Input data START

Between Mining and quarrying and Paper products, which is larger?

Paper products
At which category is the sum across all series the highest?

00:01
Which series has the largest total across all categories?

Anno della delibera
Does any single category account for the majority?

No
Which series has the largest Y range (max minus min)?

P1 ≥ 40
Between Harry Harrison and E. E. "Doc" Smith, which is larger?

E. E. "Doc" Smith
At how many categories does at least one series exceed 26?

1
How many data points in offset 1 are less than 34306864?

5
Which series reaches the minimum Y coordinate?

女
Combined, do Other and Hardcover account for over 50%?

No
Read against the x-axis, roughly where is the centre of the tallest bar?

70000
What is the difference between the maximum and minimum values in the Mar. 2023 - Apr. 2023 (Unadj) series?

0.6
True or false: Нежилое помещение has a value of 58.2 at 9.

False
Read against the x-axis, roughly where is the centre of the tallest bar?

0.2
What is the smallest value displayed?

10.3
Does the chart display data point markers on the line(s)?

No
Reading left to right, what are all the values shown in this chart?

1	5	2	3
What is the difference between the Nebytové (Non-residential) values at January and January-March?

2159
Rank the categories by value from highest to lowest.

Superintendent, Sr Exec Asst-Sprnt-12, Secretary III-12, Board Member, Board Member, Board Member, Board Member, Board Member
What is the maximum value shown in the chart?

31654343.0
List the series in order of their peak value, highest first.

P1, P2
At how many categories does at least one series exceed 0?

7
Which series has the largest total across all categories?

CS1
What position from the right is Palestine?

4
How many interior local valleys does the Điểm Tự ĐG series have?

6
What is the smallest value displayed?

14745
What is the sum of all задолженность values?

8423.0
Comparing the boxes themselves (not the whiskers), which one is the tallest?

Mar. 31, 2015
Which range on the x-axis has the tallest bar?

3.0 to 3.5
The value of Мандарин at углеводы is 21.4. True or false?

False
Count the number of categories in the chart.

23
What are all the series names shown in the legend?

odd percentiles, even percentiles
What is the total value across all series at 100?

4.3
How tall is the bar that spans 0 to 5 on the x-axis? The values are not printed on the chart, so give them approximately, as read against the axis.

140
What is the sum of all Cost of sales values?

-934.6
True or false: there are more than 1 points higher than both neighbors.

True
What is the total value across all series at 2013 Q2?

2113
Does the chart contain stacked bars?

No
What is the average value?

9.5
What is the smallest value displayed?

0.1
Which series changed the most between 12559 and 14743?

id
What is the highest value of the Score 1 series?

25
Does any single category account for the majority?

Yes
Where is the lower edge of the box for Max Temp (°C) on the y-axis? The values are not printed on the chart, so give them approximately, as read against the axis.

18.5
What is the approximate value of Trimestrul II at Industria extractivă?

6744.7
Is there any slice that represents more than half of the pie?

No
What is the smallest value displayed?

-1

Input data END

Instructions to follow - Copy every item above word for word, each on its own line, in the same order.

Expected output -
Between Mining and quarrying and Paper products, which is larger?

Paper products
At which category is the sum across all series the highest?

00:01
Which series has the largest total across all categories?

Anno della delibera
Does any single category account for the majority?

No
Which series has the largest Y range (max minus min)?

P1 ≥ 40
Between Harry Harrison and E. E. "Doc" Smith, which is larger?

E. E. "Doc" Smith
At how many categories does at least one series exceed 26?

1
How many data points in offset 1 are less than 34306864?

5
Which series reaches the minimum Y coordinate?

女
Combined, do Other and Hardcover account for over 50%?

No
Read against the x-axis, roughly where is the centre of the tallest bar?

70000
What is the difference between the maximum and minimum values in the Mar. 2023 - Apr. 2023 (Unadj) series?

0.6
True or false: Нежилое помещение has a value of 58.2 at 9.

False
Read against the x-axis, roughly where is the centre of the tallest bar?

0.2
What is the smallest value displayed?

10.3
Does the chart display data point markers on the line(s)?

No
Reading left to right, what are all the values shown in this chart?

1	5	2	3
What is the difference between the Nebytové (Non-residential) values at January and January-March?

2159
Rank the categories by value from highest to lowest.

Superintendent, Sr Exec Asst-Sprnt-12, Secretary III-12, Board Member, Board Member, Board Member, Board Member, Board Member
What is the maximum value shown in the chart?

31654343.0
List the series in order of their peak value, highest first.

P1, P2
At how many categories does at least one series exceed 0?

7
Which series has the largest total across all categories?

CS1
What position from the right is Palestine?

4
How many interior local valleys does the Điểm Tự ĐG series have?

6
What is the smallest value displayed?

14745
What is the sum of all задолженность values?

8423.0
Comparing the boxes themselves (not the whiskers), which one is the tallest?

Mar. 31, 2015
Which range on the x-axis has the tallest bar?

3.0 to 3.5
The value of Мандарин at углеводы is 21.4. True or false?

False
Count the number of categories in the chart.

23
What are all the series names shown in the legend?

odd percentiles, even percentiles
What is the total value across all series at 100?

4.3
How tall is the bar that spans 0 to 5 on the x-axis? The values are not printed on the chart, so give them approximately, as read against the axis.

140
What is the sum of all Cost of sales values?

-934.6
True or false: there are more than 1 points higher than both neighbors.

True
What is the total value across all series at 2013 Q2?

2113
Does the chart contain stacked bars?

No
What is the average value?

9.5
What is the smallest value displayed?

0.1
Which series changed the most between 12559 and 14743?

id
What is the highest value of the Score 1 series?

25
Does any single category account for the majority?

Yes
Where is the lower edge of the box for Max Temp (°C) on the y-axis? The values are not printed on the chart, so give them approximately, as read against the axis.

18.5
What is the approximate value of Trimestrul II at Industria extractivă?

6744.7
Is there any slice that represents more than half of the pie?

No
What is the smallest value displayed?

-1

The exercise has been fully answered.